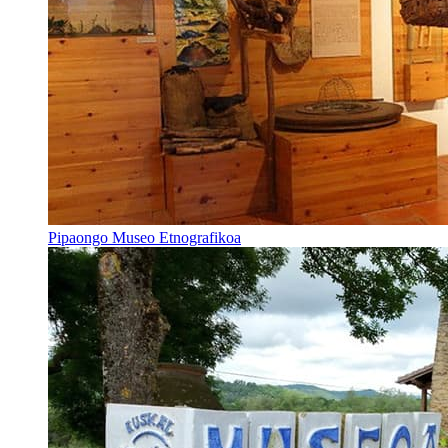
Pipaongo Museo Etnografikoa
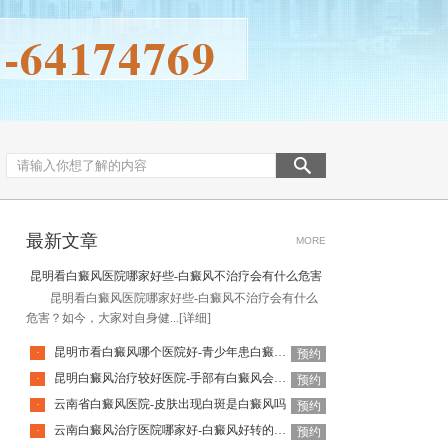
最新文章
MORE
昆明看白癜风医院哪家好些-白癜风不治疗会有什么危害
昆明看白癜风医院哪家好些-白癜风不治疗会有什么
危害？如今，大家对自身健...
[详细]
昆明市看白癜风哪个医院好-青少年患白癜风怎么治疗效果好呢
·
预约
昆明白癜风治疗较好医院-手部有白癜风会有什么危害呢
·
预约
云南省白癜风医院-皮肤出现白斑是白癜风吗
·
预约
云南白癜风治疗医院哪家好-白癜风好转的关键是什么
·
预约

---

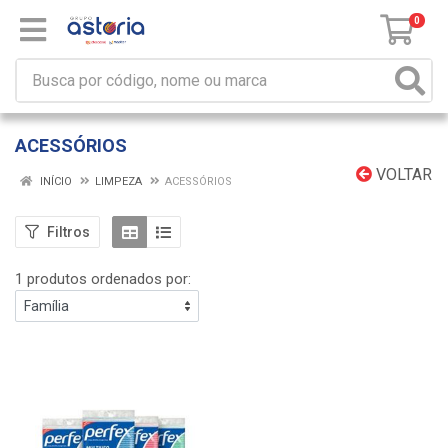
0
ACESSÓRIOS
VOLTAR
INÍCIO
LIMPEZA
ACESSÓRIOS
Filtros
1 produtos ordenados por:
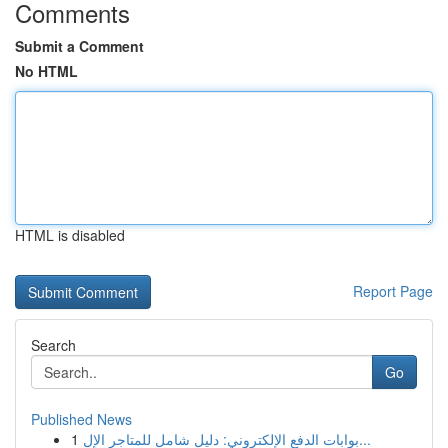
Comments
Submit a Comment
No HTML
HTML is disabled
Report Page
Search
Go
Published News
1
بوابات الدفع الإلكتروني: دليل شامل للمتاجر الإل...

» **Try it**:
Find every line in the rows above that contains the string "昆明看白癜风医院哪家好些", treating uppercase and lowercase as different, and copy each of those lines.

» **Answer area**:
昆明看白癜风医院哪家好些-白癜风不治疗会有什么危害
昆明看白癜风医院哪家好些-白癜风不治疗会有什么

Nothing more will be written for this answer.